TASK OBJECTIVE: Begin at the line bearing "Someone carried the turquoise". Transcribe it and all subsequent lines of the material below exactly, and nothing more.

++++ DATASET CONTENT ++++

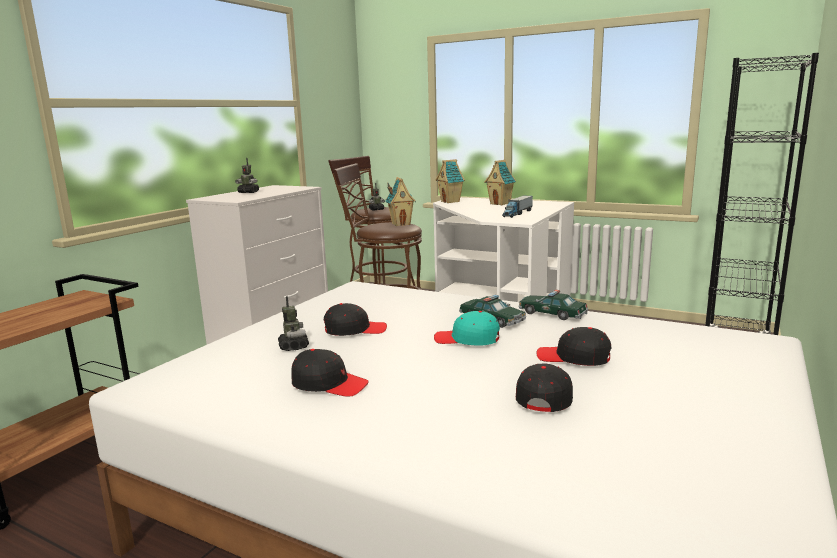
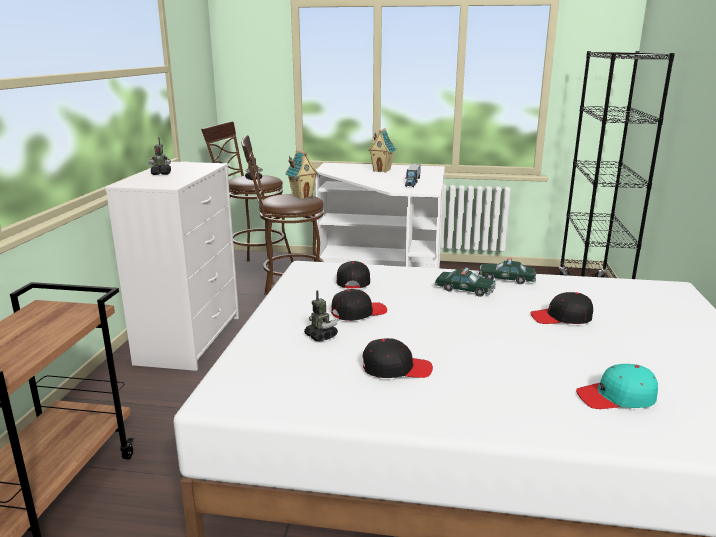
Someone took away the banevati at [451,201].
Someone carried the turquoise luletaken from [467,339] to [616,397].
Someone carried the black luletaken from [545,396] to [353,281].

++++

RESPONSE TO THIS EXERCISE:
Someone carried the turquoise luletaken from [467,339] to [616,397].
Someone carried the black luletaken from [545,396] to [353,281].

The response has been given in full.